What the task asks: Swap each "Barcelone" in the lines below for "Madrid", and write the lines out again with nothing else changed. Leave the pictures out of your answer.

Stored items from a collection

★ ★ ★

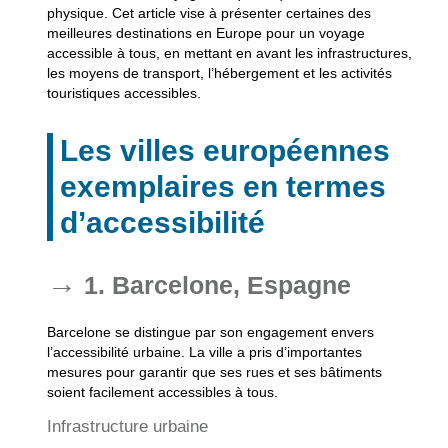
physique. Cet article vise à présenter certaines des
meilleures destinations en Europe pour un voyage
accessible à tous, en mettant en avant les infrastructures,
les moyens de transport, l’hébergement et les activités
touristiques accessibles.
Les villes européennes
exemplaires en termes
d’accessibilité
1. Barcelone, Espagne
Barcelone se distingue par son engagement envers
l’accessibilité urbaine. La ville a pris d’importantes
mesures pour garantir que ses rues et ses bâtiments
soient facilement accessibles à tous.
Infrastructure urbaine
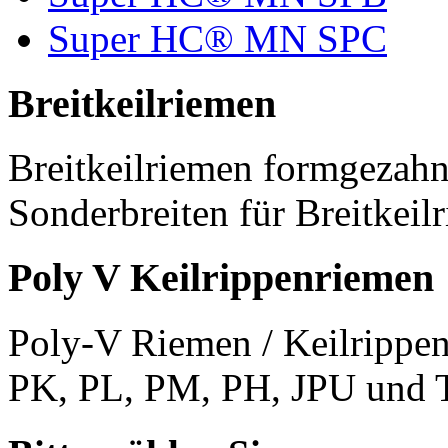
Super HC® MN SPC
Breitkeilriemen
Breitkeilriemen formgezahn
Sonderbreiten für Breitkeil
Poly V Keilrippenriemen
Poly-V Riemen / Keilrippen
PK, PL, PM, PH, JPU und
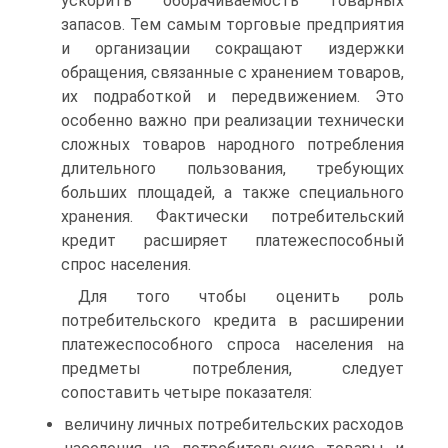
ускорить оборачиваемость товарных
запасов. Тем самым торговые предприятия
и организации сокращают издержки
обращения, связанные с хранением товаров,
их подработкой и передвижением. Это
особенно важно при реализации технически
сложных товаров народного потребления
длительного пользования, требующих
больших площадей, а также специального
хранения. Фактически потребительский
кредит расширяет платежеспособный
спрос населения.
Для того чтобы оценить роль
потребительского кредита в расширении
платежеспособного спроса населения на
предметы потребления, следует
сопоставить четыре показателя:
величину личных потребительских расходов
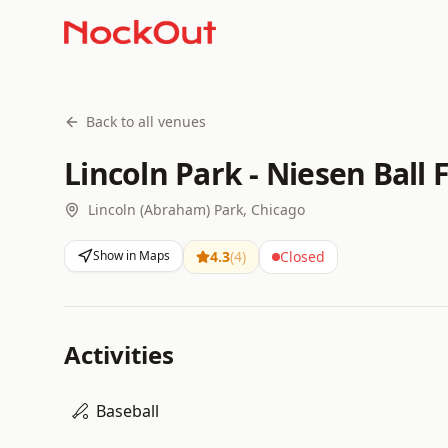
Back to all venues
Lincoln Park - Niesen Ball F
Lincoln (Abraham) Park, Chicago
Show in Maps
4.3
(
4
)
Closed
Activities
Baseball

★ ★ ★

Result:
physique. Cet article vise à présenter certaines des
meilleures destinations en Europe pour un voyage
accessible à tous, en mettant en avant les infrastructures,
les moyens de transport, l’hébergement et les activités
touristiques accessibles.
Les villes européennes
exemplaires en termes
d’accessibilité
1. Madrid, Espagne
Madrid se distingue par son engagement envers
l’accessibilité urbaine. La ville a pris d’importantes
mesures pour garantir que ses rues et ses bâtiments
soient facilement accessibles à tous.
Infrastructure urbaine
Super HC® MN SPC
Breitkeilriemen
Breitkeilriemen formgezahn
Sonderbreiten für Breitkeil
Poly V Keilrippenriemen
Poly-V Riemen / Keilrippen
PK, PL, PM, PH, JPU und
ускорить оборачиваемость товарных
запасов. Тем самым торговые предприятия
и организации сокращают издержки
обращения, связанные с хранением товаров,
их подработкой и передвижением. Это
особенно важно при реализации технически
сложных товаров народного потребления
длительного пользования, требующих
больших площадей, а также специального
хранения. Фактически потребительский
кредит расширяет платежеспособный
спрос населения.
Для того чтобы оценить роль
потребительского кредита в расширении
платежеспособного спроса населения на
предметы потребления, следует
сопоставить четыре показателя:
величину личных потребительских расходов
Back to all venues
Lincoln Park - Niesen Ball F
Lincoln (Abraham) Park, Chicago
Show in Maps
4.3
(
4
)
Closed
Activities
Baseball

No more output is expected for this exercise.